Getting maximum performance out of SIMD requires rolling your own code with intrinsics. It is something a compiler can't do for you at a pretty fundamental level.
Most interesting performance optimizations from vector ISAs can't be done by the compiler.
Interesting, how so? I’ve had really good success with the autovectorization in gcc and the intel c compiler. Often it’s faster than my own instrinsics, though not always. One notable example though is that it seems to struggle with reduction - when I’m updating large arrays ie `A[i] += a` the compiler struggles to use simd for this and I need to do it myself.
To clarify, there are many things SIMD is used for that look nothing like the loop parallelism or doing numerics commonly discussed. For example, heterogeneous concurrency is likely going to be beyond compilers for the foreseeable future and it is a great SIMD optimization.
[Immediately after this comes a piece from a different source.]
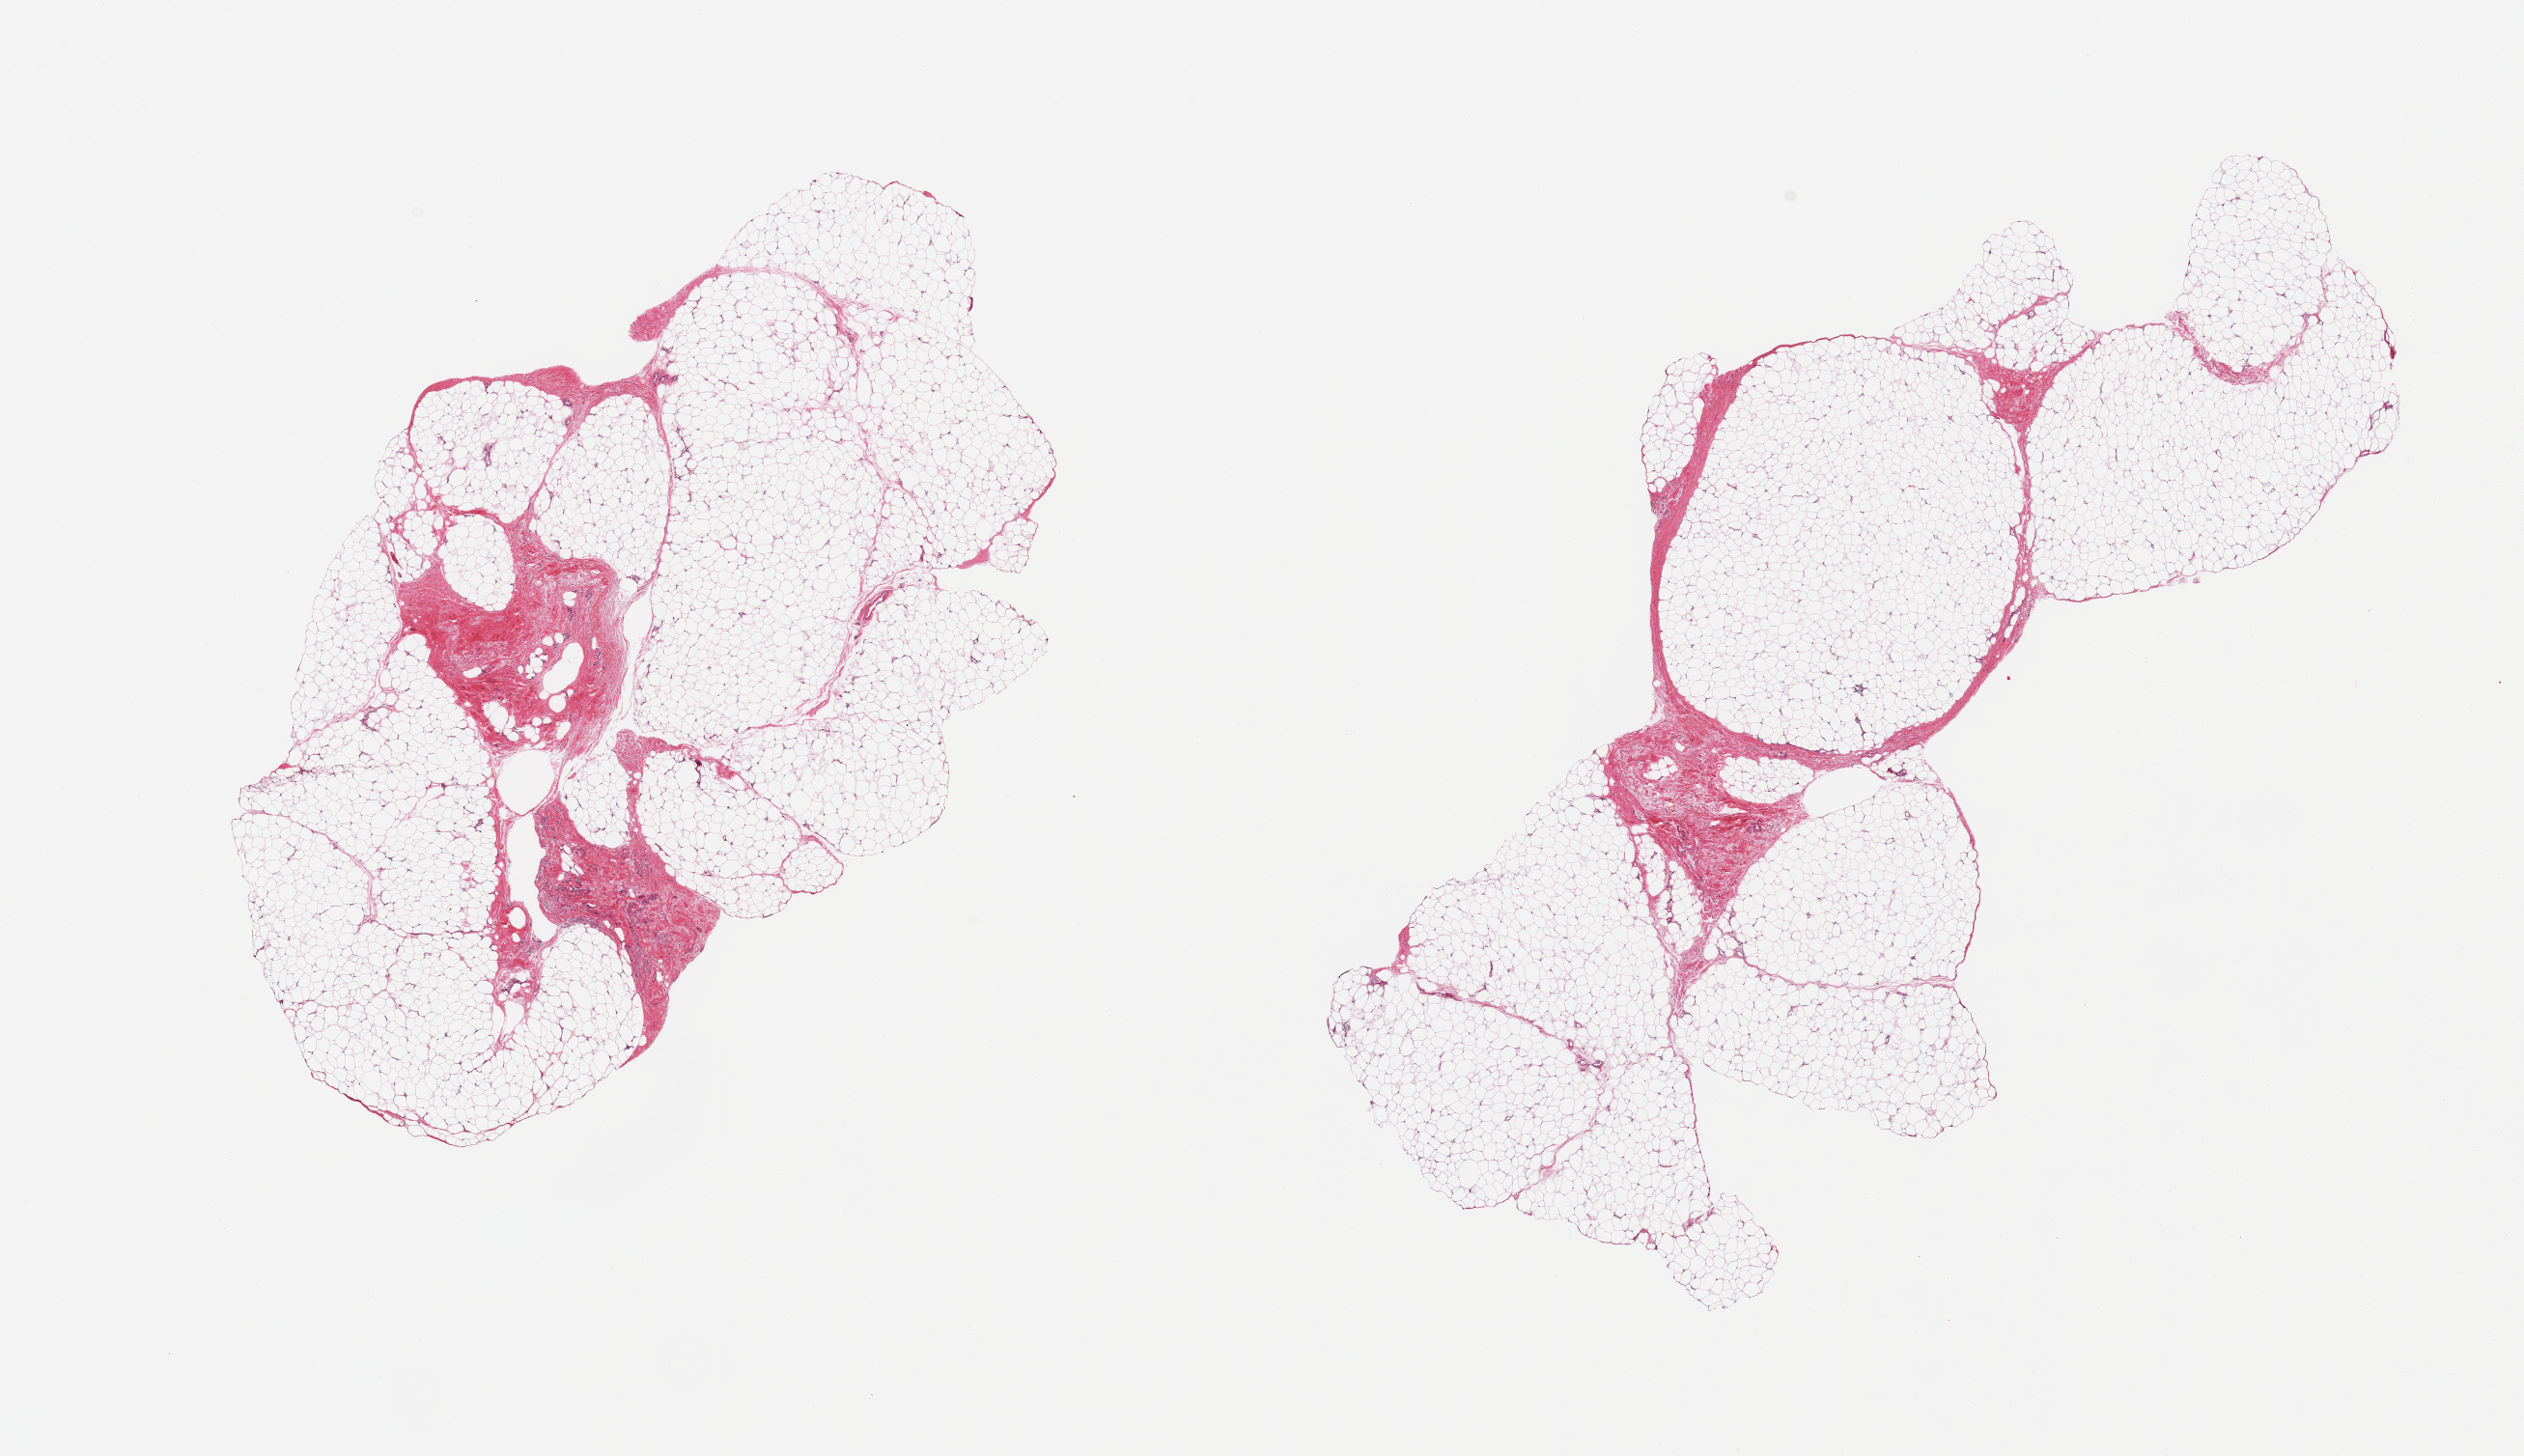
Whole-slide image, H&E stain, whole scanned area (about 20.7 x 11.9 mm, from a 20x scan) shown as a low-resolution overview, PAXgene-fixed, paraffin-embedded tissue, sampled site (target tissue): adipose tissue, tissue donor sample.
Review note (as recorded): 2 pieces; mature fat with 10-15% fibrous component.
A common example is executing the equivalent of a runtime SQL WHERE clause on arbitrary data structures of mixed types. Clever idioms allow surprisingly complex unrelated constraint operators to be evaluated in parallel with SIMD. It would be cool if a compiler could take a large pile of fussy, branchy scalar code that evaluates ad hoc constraints on data structures and converts it to an equivalent SIMD constraint engine but that doesn't seem likely anytime soon. So we roll them by hand.
Most interesting performance optimizations from vector ISAs can't be done by the compiler.